3.                  Who is over all and through all and in all

a.                   The children of God come to understand everything in relation to our Father.

i.                    “Over all” speaks of God’s sovereignty, or his supremacy over anything or anybody there is. (Suggested by Lockhart)

ii.                  “Through all” suggests his providential involvement in people’s lives – he was involved in his world before we got here and he still will be after we are gone.

iii.                “In all” indicates that he is present with his people in all time and in every circumstance.  We have, not an Artemis to perhaps sway fate, but a wise and loving Father!

b.                  The community or oneness of his people is created as we relate to one Father through one Lord by one Spirit.  You can see what is bound to happen as we do what Ephesians calls us to do toward him.

i.                    “Access...to the Father” (2:18) means that we will be drawing near to him.

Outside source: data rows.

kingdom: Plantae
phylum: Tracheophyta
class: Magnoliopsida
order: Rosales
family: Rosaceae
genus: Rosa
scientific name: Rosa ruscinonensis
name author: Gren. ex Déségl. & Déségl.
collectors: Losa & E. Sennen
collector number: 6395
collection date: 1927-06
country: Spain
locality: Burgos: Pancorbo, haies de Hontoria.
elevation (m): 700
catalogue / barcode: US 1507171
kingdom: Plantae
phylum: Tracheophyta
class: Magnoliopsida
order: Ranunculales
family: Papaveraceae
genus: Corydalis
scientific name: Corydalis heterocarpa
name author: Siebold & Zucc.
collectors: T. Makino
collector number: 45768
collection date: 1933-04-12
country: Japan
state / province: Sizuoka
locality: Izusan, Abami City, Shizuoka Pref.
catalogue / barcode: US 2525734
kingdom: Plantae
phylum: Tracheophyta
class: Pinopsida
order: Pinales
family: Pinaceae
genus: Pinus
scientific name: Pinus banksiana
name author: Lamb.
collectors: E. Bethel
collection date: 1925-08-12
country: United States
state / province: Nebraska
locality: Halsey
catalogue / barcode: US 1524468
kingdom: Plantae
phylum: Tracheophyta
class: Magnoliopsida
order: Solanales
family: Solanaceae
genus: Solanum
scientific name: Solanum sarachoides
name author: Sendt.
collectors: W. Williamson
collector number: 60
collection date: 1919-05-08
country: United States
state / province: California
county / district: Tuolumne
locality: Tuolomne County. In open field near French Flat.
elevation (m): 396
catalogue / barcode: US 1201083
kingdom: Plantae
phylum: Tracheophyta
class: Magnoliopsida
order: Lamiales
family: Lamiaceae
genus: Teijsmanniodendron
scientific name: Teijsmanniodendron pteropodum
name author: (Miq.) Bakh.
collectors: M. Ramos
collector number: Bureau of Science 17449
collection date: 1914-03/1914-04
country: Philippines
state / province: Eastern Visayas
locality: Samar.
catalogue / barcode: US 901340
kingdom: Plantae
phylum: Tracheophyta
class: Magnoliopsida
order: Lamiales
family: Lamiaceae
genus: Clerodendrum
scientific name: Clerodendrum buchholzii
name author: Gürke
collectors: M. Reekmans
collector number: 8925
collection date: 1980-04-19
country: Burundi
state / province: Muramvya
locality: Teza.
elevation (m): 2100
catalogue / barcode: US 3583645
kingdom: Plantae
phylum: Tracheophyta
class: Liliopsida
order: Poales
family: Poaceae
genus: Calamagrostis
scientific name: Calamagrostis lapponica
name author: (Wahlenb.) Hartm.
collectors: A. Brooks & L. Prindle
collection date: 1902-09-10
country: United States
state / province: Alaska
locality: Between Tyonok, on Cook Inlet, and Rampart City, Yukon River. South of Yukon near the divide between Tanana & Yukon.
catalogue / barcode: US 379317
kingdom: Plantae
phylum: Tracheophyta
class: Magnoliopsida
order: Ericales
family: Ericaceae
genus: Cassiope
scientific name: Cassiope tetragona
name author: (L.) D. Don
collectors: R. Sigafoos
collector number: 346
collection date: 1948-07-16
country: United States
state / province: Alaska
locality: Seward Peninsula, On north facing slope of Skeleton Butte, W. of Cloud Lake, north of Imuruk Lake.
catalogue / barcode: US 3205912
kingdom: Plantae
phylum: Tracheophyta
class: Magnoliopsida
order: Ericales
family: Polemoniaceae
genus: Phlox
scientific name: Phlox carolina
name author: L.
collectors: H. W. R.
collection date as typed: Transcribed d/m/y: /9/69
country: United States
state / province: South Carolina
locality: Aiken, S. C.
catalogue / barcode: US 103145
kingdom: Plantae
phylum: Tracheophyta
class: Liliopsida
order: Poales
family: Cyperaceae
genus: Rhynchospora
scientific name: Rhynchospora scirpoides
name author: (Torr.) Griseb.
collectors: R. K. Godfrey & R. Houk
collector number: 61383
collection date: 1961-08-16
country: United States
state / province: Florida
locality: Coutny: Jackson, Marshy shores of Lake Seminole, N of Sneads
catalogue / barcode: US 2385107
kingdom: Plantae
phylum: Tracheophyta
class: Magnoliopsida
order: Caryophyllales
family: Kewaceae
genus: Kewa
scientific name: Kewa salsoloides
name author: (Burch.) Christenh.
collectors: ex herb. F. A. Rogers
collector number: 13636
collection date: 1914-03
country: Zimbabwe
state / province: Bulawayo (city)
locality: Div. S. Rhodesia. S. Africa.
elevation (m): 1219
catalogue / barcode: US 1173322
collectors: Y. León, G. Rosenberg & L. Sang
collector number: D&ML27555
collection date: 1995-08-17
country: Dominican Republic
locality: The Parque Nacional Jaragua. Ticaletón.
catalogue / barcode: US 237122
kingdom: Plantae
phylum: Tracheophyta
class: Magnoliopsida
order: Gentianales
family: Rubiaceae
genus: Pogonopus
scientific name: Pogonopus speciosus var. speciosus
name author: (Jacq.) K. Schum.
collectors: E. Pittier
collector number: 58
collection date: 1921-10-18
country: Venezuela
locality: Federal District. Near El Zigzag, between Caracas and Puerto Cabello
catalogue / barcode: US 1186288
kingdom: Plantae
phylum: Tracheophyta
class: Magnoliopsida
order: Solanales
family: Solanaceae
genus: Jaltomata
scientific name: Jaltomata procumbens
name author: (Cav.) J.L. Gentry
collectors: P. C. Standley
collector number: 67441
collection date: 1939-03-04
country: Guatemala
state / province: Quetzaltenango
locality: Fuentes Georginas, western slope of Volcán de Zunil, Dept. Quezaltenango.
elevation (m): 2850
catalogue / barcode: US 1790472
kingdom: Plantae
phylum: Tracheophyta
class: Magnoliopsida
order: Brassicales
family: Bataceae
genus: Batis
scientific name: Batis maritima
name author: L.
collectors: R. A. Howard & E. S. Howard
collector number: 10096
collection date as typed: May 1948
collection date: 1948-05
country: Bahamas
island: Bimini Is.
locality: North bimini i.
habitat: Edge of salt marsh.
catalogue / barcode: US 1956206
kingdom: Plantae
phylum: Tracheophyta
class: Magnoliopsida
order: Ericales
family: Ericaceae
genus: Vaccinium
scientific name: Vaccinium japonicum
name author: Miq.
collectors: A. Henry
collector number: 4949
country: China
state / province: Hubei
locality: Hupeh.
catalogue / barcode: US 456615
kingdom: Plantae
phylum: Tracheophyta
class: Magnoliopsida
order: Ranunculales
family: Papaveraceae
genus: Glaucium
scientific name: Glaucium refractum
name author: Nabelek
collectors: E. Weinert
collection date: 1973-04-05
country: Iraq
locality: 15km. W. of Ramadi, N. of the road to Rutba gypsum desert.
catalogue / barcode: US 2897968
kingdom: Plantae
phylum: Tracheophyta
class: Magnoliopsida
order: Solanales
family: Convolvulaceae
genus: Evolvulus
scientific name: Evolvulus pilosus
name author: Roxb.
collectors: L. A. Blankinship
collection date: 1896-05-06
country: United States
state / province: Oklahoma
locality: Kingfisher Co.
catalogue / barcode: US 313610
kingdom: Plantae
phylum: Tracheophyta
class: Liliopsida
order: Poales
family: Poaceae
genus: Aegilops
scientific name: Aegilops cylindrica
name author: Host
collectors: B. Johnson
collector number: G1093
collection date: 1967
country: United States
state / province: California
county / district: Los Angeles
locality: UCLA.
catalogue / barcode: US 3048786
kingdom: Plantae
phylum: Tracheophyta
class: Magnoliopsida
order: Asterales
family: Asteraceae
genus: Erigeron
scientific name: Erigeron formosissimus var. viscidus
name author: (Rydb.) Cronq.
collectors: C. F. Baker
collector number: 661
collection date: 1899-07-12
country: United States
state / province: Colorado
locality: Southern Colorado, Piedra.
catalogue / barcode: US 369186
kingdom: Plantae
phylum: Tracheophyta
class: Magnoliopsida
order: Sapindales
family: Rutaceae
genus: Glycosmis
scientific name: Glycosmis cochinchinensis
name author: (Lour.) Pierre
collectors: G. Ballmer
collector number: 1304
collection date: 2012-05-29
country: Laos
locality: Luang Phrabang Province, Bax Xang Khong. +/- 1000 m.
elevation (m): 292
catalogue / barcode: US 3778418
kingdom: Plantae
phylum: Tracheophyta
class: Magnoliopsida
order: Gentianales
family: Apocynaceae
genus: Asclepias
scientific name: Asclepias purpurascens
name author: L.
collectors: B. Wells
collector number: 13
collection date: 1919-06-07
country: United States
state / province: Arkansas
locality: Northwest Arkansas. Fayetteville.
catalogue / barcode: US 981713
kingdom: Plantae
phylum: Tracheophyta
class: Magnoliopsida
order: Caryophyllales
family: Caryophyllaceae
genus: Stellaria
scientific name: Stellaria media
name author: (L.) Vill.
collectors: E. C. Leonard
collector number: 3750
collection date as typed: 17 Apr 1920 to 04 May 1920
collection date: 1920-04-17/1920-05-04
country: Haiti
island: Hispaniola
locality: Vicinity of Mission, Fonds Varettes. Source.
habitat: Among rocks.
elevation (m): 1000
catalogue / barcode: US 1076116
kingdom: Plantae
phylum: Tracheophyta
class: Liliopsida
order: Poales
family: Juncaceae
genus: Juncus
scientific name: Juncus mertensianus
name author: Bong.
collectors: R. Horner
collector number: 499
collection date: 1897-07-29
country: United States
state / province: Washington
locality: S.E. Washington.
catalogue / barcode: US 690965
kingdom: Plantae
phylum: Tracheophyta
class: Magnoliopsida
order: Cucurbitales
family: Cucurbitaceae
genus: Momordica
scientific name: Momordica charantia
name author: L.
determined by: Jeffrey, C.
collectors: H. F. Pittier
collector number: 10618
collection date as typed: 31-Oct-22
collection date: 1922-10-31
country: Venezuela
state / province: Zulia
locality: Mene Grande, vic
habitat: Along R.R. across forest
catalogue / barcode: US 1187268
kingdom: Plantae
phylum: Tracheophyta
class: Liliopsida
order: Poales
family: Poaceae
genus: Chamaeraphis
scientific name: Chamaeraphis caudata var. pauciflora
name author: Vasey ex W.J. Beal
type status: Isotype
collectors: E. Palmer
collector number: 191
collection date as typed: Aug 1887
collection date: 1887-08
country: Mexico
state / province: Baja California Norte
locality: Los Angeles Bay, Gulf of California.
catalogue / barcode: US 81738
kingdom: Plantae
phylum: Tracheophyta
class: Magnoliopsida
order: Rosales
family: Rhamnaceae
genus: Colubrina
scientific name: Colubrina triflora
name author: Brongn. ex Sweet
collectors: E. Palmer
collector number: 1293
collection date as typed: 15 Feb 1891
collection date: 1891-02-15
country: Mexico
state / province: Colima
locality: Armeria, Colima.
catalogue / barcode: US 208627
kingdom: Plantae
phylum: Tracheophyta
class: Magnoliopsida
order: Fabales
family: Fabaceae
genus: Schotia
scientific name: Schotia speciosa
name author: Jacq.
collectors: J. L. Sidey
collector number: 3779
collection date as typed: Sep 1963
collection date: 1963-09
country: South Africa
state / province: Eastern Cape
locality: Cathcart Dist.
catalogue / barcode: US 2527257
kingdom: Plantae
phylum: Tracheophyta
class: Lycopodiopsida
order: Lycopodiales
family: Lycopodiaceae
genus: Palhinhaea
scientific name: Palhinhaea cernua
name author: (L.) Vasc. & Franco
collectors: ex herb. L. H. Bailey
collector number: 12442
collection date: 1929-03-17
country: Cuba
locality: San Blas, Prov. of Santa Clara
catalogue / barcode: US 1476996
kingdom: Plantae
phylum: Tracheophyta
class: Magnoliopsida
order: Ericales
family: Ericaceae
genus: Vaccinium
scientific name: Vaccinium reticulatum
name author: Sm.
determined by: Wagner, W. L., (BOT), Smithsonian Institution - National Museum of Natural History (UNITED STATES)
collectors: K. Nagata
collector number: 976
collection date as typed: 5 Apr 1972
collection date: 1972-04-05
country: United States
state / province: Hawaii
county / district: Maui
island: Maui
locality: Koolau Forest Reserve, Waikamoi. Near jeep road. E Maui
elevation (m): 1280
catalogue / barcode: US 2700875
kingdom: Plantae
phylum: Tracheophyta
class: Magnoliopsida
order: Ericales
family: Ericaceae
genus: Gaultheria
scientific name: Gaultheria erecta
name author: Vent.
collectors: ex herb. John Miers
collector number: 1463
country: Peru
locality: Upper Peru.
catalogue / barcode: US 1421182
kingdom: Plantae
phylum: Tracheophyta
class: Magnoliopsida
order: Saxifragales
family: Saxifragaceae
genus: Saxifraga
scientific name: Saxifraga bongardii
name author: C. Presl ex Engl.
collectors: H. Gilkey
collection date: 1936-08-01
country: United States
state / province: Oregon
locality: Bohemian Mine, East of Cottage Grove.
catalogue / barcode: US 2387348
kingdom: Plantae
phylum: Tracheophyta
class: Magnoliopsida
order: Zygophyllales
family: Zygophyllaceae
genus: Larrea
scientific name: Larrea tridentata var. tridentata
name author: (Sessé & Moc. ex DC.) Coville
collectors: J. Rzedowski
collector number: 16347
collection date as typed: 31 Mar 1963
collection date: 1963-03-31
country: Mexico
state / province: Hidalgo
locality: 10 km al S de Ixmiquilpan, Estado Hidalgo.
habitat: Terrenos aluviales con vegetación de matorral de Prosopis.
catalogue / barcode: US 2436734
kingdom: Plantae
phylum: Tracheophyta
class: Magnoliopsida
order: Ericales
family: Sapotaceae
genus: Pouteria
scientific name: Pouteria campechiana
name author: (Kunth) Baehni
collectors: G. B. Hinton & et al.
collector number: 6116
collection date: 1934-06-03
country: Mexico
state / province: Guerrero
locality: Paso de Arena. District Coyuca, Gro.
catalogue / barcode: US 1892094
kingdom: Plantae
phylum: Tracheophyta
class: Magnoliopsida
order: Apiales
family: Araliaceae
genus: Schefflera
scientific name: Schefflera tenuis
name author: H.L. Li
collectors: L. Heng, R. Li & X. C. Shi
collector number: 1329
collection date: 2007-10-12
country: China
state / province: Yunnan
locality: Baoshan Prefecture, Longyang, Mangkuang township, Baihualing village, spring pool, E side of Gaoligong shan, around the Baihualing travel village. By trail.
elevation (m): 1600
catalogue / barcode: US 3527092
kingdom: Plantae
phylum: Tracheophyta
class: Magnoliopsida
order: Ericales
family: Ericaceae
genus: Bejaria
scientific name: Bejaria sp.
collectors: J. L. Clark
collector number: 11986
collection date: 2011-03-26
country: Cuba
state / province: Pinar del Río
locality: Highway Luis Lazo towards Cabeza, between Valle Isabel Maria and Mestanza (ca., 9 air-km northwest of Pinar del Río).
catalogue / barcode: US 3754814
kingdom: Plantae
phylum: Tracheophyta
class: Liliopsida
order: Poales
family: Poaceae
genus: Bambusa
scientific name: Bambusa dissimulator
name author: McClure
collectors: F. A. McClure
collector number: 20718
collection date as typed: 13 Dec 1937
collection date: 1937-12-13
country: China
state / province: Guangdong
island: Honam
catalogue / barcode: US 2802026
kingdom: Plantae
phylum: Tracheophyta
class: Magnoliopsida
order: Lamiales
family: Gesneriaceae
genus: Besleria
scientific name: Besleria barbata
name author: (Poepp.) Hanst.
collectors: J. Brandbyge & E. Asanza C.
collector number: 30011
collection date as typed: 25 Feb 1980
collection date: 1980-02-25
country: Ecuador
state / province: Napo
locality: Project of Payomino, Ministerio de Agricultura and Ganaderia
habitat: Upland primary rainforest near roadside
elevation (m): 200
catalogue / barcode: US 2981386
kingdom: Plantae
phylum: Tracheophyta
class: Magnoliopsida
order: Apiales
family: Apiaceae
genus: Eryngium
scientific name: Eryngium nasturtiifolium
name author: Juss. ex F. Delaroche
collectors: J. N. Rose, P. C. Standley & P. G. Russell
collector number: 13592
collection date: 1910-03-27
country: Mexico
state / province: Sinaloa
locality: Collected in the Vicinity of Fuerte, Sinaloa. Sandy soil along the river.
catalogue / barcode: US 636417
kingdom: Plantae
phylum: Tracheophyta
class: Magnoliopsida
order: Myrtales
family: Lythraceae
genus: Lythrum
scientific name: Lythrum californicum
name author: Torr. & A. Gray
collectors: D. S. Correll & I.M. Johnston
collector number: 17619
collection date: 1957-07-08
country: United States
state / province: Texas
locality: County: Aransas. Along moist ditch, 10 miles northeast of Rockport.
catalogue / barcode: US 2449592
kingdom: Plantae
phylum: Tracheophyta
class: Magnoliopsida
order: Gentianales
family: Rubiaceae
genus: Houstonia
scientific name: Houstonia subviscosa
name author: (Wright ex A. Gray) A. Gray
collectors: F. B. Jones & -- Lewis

(1)               And what’s the result?  2:19 answers, “So then you are no longer strangers and aliens, but you are fellow citizens with the saints and members of the household of God.”

(2)               In sharing a “fatherhood” we have to become a “brotherhood.”

(3)               The first and most obvious expression of it is our meeting together.

ii.                  “Therefore be imitators of God, as beloved children” (5:1) means that we will be developing a common way of life.

(1)               In other words, we will develop a character defined by the fatherhood of the family.

(2)               It is the “walk” that demonstrates that the “access” is genuine.

(3)               The model for it is Christ, who “loved us and gave himself for us, a fragrant offering and sacrifice to God” (5:2).

iii.                “Giving thanks always and for everything to God the Father” (5:20) means that gratitude will be the moving force among us.

(1)               There is a humility about saying “thanks;” it means “I’ve received something I didn’t deserve.”

(2)               People who are thanking a person are wanting to please him.  In the context that follows the verse here, the idea is that we will be thanking God by doing things in all our relationship as if for him.

(3)               Knowing you have been treated graciously and wanting to please the one who treated you that way can’t help but draw you together with all the others who are in that same boat!

 

Conclusion:

 


 

1.                  What if we are continually responding to one God and Father this way?  Will not the prayer of Jesus that the love with which the Father love him may be in his people begin to be answered more and more?  And isn’t allowing that to happen important to all of us who care anything about his great heart?  It has to be!

 

2.                  That’s why we have done this series.  We’ve come to the conclusion of it now.  Think back over it in this order.

a.                   There is one God and Father of all.  According to his own purpose and grace, he has acted to unite all things in heaven and on earth in one Lord.  The mystery of his will has now been revealed by one Spirit.

b.                  One hope is now help up before us through the gospel he has made known.  One faith is the basis of it.  One baptism is the is means of responding to it. 

c.                   And that brings us back to the practical truth our passage started with: there is one body. 

 

3.                  What are we to do in the light of this truth?

a.                   What if we begin by at least intending to be one body in the Lord? 

b.                  What is we seek to respond to the gospel the way people did when it was first preached, and to let the Lord add us to his people as he did then, and then to continue in the faith, living hopefully as children of God, obedient to what the Spirit has made known?

c.                   Perhaps the “love with faith” connection between “brothers” and “God the Father” in Ephesians 6:23 can be known again!  May it begin with us!